SXSW 2018 Review: HEARTS BEAT LOUD Makes Pretty Wonderful Music

Nick Offerman shines as a proud papa who just wants to craft tunes with his kid.

We all fear change, that inevitable pulsing current that can suddenly upend an entire life without any semblance of warning. For widower Frank Fisher (Nick Offerman), change has been on the horizon for a while now. The Brooklyn record depot he owns and operates is going out of business, while his daughter Sam (Kiersey Clemons) is enrolled in a summer Pre-Med class before jetting off to UCLA for her first semester. The only real constants in his life are the bar "Sunny's" run by his old pal Dave (Ted Danson), and a crush on his landlady Leslie (Toni Collette) that Frank never really seems ready to act upon. By the time September rolls around, he's going to be out of work, broke, and without his best friend. It's not exactly looking up for Offerman's schlubby small business owner anytime soon. 

However, Brett Haley's Hearts Beat Loud isn't some somber march to the sea, but rather a look at how a guy latches onto inspiration during the last days of life as he knows it. A sudden jam session with Sam leads the failed musician to record a song with his soulful seed, whose voice ends up catching the ears of everyone who'll listen once he uploads it to Spotify (in a sly, appropriate bit of narrative product placement). Soon, the local coffee shop has it humming in the background via an "indie mix", and Frank can't believe his ears. Before they can even pull his strawberry whoopie pies out of the display case, he's dashing home and begging Sam to record another song with him. But Sam doesn't have time for that. She's on the eve of a big exciting change herself and is even experiencing glimmers of first love with a local artist named Rose (Sasha Lane). This isn't the moment for starting a band with her dad in hopes of saving whatever dreams he has left inside his head. 

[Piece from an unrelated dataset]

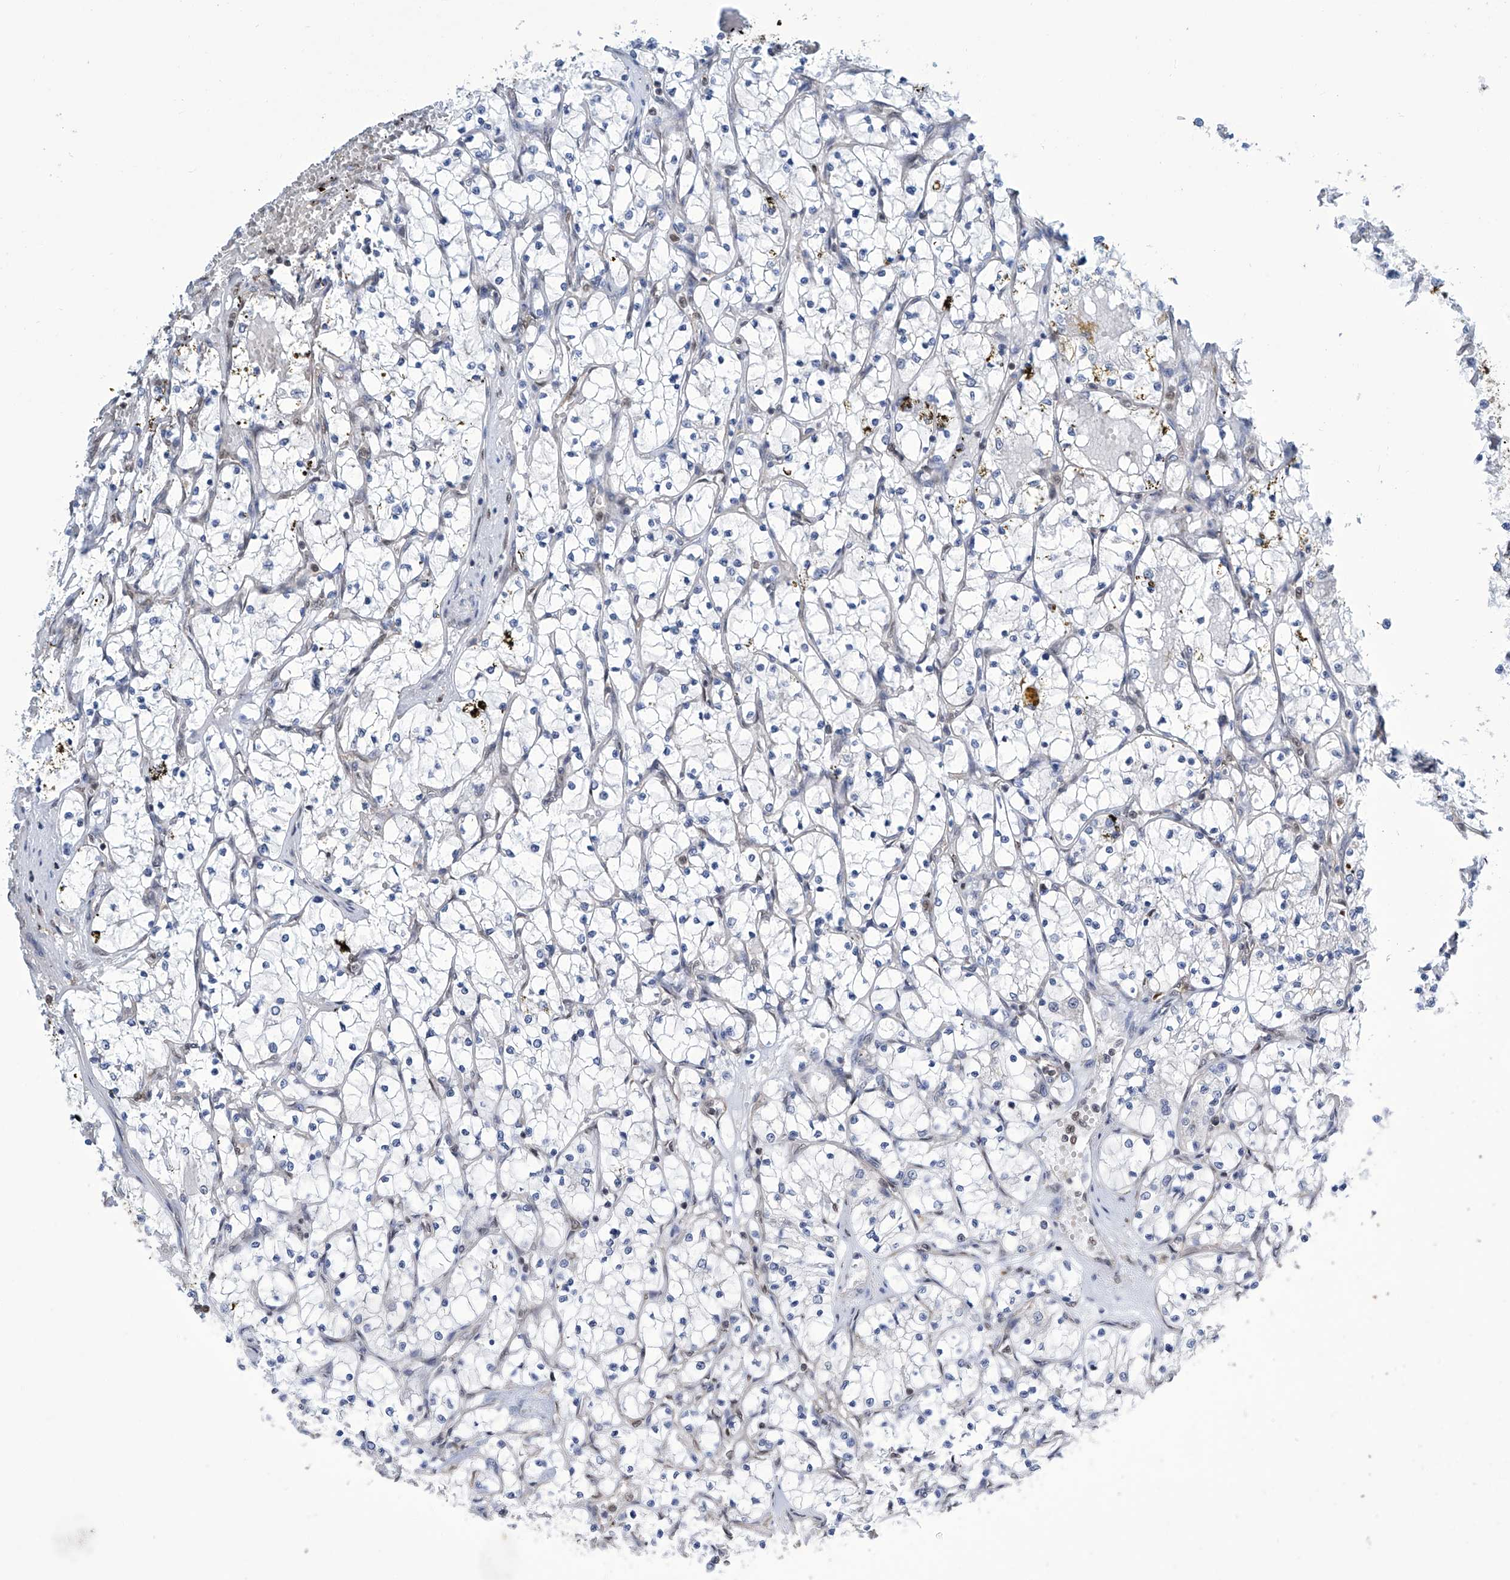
{"staining": {"intensity": "negative", "quantity": "none", "location": "none"}, "tissue": "renal cancer", "cell_type": "Tumor cells", "image_type": "cancer", "snomed": [{"axis": "morphology", "description": "Adenocarcinoma, NOS"}, {"axis": "topography", "description": "Kidney"}], "caption": "An immunohistochemistry (IHC) histopathology image of renal cancer (adenocarcinoma) is shown. There is no staining in tumor cells of renal cancer (adenocarcinoma).", "gene": "SREBF2", "patient": {"sex": "female", "age": 69}}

Hearts Beat Loud moves a lot like a Richard Linklater picture, where most of the characters’ conflict is internal. Even when Sam puts up resistance against writing another song with her father, Frank doesn't freak or lash out. He accepts this as part of the evolution going on in his day-to-day existence. Sam's no longer his little girl, and he knows in his heart that he needs to accept that. Yet Frank also can't just let that beautiful voice and well of talent go to waste. Is this his fatherly instinct talking? Or is it selfishness, as he's afraid to face life alone, without his livelihood, stuck with only memories of the good times he had with both his kid and deceased wife? As much as Hearts Beat Loud becomes a movie about a father/daughter combo making music together, it's just as much (if not more) about a guy learning to let go and see what great unknowns the future still has for him. It's an existential hangout picture, complete with a pretty catchy pop soundtrack. 

Thankfully, Haley's assembled a cast that's just a joy to spend time around for ninety-plus minutes. Offerman turns his usual grumpy lumberjack persona into a loveable, caring father figure, with these big blue eyes that always seem to be searching for any way out (or perhaps, any way to convince Sam to take off a year and stay with him). However, Clemons is the movie's real beauty (both literally and figuratively), belting out tunes about adolescent sexual confusion as she comes toe-to-toe with her own queerness, fully aware that the man who helped make her is still in the room the whole time. The chemistry she shares with Offerman is splendid during the recording scenes, and when Sam holds her own ground, there's a fierceness the young actress brings that also carries an air of mutual respect. She knows her dad's a good person, and is scared of losing her. But how does she reconcile that with her own desires? 

Hearts Beat Loud is a featherweight dramatic endeavor, but floats along on charisma and attention to character details. It's only when the conflict becomes externalized – in the form of Frank drunkenly confronting Leslie about the nature of their relationship – that Haley’s movie starts to fall apart a bit in the back half. Nevertheless, by the time this new band – whose name is a bluntly clever play on Sam not wanting to be in a group with her dad – is performing in the record shop during its closing night, we can't help but get swept up in the rather nostalgic emotion of it all. Haley pulls off an impressive storytelling magic trick, in that he makes us long for these characters' pasts, while anticipating their uncertain paths forward. Though the end is rather predictable, we're happy to learn these life lessons all over again, because the folks enduring them could be our neighbors, all struggling to keep whatever songs they have playing in their heads alive.